In my research on men’s participation in marches dedicated to raising awareness about issues of violence against women (here), I came to think of feminism as a gendered space—as gendered ideological terrain.  Men’s adoption or support of “feminist” views or issues often seemed to be implicitly understood as a gender transgression.  This was all the more interesting, because, at the particular events I observed, men were required to transgress other gender boundaries as well—they dressed in drag.

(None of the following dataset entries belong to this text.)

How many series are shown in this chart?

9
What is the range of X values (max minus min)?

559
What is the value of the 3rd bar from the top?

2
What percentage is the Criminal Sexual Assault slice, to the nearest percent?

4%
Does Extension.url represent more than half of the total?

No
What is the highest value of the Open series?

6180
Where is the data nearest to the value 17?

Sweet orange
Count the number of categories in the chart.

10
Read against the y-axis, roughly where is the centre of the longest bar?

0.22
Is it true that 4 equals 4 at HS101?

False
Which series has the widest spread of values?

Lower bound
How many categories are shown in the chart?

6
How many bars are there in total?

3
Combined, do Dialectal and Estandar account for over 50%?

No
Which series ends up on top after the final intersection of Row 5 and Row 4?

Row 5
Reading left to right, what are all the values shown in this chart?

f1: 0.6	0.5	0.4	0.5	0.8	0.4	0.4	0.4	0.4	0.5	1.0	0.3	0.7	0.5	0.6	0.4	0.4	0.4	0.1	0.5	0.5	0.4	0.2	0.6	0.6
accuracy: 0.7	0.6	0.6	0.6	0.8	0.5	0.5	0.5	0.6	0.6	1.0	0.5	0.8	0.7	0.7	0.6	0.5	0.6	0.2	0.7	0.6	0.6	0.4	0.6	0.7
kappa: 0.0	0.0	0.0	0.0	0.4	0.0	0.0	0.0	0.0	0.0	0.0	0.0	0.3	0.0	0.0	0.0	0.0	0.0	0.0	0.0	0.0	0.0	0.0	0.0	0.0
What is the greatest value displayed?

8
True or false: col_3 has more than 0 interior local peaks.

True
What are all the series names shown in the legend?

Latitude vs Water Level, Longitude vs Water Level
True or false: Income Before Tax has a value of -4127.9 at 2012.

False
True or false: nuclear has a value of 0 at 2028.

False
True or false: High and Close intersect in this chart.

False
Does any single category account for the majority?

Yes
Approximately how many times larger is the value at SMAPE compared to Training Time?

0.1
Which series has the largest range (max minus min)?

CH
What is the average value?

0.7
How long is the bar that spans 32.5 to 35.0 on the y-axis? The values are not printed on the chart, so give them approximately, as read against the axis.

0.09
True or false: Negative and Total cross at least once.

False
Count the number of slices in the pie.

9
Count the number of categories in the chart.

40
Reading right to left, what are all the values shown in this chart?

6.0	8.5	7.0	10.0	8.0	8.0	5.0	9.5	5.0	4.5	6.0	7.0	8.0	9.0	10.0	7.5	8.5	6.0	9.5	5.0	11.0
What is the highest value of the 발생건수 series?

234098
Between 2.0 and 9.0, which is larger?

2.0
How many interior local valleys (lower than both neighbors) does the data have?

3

Walk a Mile in Her Shoes®” marches require participants to walk one mile wearing “women’s” shoes—which are almost also understood as high heels.  The event is gender segregated by design: men walk, women watch.  Playing on the adage that to truly understand someone else’s experience requires walking a mile in her/his shoes, this event makes literal that which was perhaps never meant to be taken literally.  The movement-sponsored shoe is a 4-inch, red, patent leather, heel.  Men (not all, but some) at all of the marches I attended referred to these shoes as “stripper heels”).  Some men wear traditional masculine attire aside from the shoes (business suits, sports team uniforms, jeans and shirts, etc.).  But many men take the event as an opportunity to dress in drag.  And when these–primarily heterosexual–men dressed in drag, they often also performed stereotypes of women and gay men that seemed directly opposed to the message organizers sought to send with the event.  Although I did see examples of women (and less often men) uncomfortable with some of the men’s behaviors, the majority of marches and audience members laughed with and at them.